You know what’s really nütty? The Mütter Museum.
Not for the weak-stomached, this is honestly one of the most fascinating museums I have been to. A collection of oddities like no other, the museum which is part of the Philadelphia College of Physicians began with a large donation of specimens by none other than Dr Mütter himself. What used to be a great learning ground for would-be doctors, this 19th century fascination could today be viewed merely as a carnival freak show if it weren’t for the very thoughtful curation.

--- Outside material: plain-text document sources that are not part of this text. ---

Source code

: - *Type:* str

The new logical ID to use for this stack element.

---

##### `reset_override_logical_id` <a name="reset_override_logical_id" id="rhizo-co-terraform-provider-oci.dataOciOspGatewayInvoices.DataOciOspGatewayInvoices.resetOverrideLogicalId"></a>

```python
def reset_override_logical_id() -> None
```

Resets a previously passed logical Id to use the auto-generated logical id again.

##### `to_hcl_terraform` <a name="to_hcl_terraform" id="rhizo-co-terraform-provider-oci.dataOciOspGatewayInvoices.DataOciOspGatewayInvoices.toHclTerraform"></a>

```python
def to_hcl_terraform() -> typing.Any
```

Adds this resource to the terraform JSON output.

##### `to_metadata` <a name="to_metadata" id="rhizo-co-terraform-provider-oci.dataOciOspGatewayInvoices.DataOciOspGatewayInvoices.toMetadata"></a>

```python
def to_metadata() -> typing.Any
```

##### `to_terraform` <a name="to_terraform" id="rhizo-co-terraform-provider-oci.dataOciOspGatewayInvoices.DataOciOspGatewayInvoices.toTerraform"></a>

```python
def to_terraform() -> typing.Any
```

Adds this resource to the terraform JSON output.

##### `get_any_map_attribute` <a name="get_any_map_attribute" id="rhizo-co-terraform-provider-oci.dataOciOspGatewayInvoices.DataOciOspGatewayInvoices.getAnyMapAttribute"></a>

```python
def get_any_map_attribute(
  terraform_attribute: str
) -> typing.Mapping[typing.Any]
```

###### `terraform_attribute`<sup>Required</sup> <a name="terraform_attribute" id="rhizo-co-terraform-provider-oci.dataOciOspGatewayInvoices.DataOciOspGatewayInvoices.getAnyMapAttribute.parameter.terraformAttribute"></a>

And a freak show it definitely starts out as. You walk in and you’re immediately drawn to jar upon jar of diseased feet and hands and tongues and tumors in jars. Then you see enlarged intestines the size of a boa constrictor. More conjoined twins than you think are possible (most in fetus-form). The actual post-mortem plaster cast of Chang and Eng, the original Siamese twins, AND the liver that joined them together. You see pocked syphilitic skulls. You see John Wilkes Booth’s foot. It just goes on and on and on. Of particular interest to me:
- Human leather. You got it. And this wasn’t actually an oddity of the era. A 19th century fad, some people had the skins of their deceased loved ones tanned and then used the leather (most often) to bind books. There was a book displayed, bound in human leather, that was actually an anatomy book! There was an elegant human leather wallet. At the end of the case was a long long strip of the leather, and when you looked closely, you could see it was a whole human leg. Inscribed upon it was the name of the deceased, dates, etc.

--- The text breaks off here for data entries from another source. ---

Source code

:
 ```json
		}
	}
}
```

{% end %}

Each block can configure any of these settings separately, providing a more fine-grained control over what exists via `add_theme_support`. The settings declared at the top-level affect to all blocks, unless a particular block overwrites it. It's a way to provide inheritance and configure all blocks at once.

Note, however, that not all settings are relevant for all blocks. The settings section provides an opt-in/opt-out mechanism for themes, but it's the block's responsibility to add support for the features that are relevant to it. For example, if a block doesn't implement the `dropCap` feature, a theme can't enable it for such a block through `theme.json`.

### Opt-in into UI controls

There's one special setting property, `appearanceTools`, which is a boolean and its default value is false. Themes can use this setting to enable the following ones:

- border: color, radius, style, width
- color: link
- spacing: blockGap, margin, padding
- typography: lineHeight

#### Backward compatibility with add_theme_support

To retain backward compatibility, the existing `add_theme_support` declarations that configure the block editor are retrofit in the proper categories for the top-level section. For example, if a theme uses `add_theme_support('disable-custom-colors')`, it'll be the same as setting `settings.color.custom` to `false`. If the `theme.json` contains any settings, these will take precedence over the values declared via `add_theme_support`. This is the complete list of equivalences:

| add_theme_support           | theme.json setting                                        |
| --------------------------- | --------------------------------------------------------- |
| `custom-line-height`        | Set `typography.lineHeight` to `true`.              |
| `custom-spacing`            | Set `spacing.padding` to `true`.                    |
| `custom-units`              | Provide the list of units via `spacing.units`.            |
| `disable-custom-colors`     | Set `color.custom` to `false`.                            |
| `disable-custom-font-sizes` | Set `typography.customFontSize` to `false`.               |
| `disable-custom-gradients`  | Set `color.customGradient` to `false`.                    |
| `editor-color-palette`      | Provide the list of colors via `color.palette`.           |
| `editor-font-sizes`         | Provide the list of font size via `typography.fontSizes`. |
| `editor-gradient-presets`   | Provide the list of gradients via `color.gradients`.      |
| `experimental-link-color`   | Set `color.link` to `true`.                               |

- Soap woman. An odd phenomenon. Natural human mummification that takes place in particularly humid climates. There is a process by which we are broken down into a soap-related substance. When this mummification takes places, it’s only partial. It’s extremely rare that it’s complete. And here was one full naturally-created mummy. A woman. Who when x-rayed was found to be around 40, had a congenital childhood disease, had a broken jaw (took place shortly before or after death), and had two four-holed buttons at her wrists.

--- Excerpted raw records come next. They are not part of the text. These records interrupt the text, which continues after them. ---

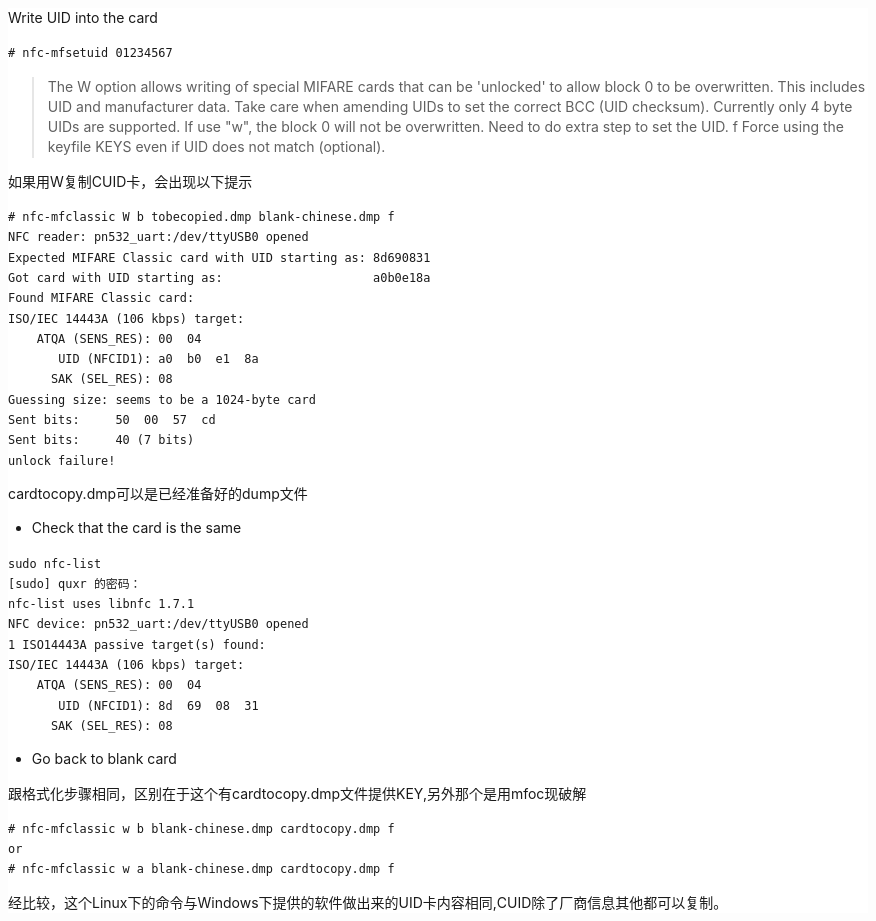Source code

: Write UID into the card

```console
# nfc-mfsetuid 01234567
```

> The W option allows writing of special MIFARE cards that can be 'unlocked' to allow  block 0 to be overwritten. This includes UID and manufacturer data. Take care when amending UIDs to set the correct BCC (UID checksum). Currently only 4 byte UIDs are supported.
> If use "w", the block 0 will not be overwritten. Need to do extra step to set the UID.
> f      Force using the keyfile KEYS even if UID does not match (optional).

如果用W复制CUID卡，会出现以下提示

```console
# nfc-mfclassic W b tobecopied.dmp blank-chinese.dmp f
NFC reader: pn532_uart:/dev/ttyUSB0 opened
Expected MIFARE Classic card with UID starting as: 8d690831
Got card with UID starting as:                     a0b0e18a
Found MIFARE Classic card:
ISO/IEC 14443A (106 kbps) target:
    ATQA (SENS_RES): 00  04  
       UID (NFCID1): a0  b0  e1  8a  
      SAK (SEL_RES): 08  
Guessing size: seems to be a 1024-byte card
Sent bits:     50  00  57  cd  
Sent bits:     40 (7 bits)
unlock failure!
```

cardtocopy.dmp可以是已经准备好的dump文件

- Check that the card is the same

```console
sudo nfc-list
[sudo] quxr 的密码： 
nfc-list uses libnfc 1.7.1
NFC device: pn532_uart:/dev/ttyUSB0 opened
1 ISO14443A passive target(s) found:
ISO/IEC 14443A (106 kbps) target:
    ATQA (SENS_RES): 00  04  
       UID (NFCID1): 8d  69  08  31  
      SAK (SEL_RES): 08  
```

- Go back to blank card

跟格式化步骤相同，区别在于这个有cardtocopy.dmp文件提供KEY,另外那个是用mfoc现破解

```console
# nfc-mfclassic w b blank-chinese.dmp cardtocopy.dmp f
or
# nfc-mfclassic w a blank-chinese.dmp cardtocopy.dmp f
```

经比较，这个Linux下的命令与Windows下提供的软件做出来的UID卡内容相同,CUID除了厂商信息其他都可以复制。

- Hundreds of skulls, categorized by country, gender, age, and cause of death. Amazing! The more I looked at them, the more differences I started seeing. When you look at bones, you think, heck, they’re just bones, white, pretty much the same. But these skulls. The eye sockets are shaped and angled differently. Eyebrow ridges are different sizes and angles. The “faces” even have expressions. They started resembling Commedia del’Arte masks. Seriously
The gift shop. No kidding. This has got to be to coolest museum gift shop ever. You can buy stuffed plush anatomically-correct hearts. There are soaps and candles in the shapes of skulls and hearts. There is even a soap, clear glycerin, with tiny little conjoined-twin-fetuses inside it. Ewww! I bought a key chain shaped like a nose, and when you squeeze it, snot bubbles out of it! I also got a magnet set that looks like a paper doll dress-up game – except it’s of all the organs, and they’re very real-looking. Amazing stuff. Fine jewelry – little gold (real) hearts. Fine hand-made (real teeth-mark) patterned ceramics. Go visit.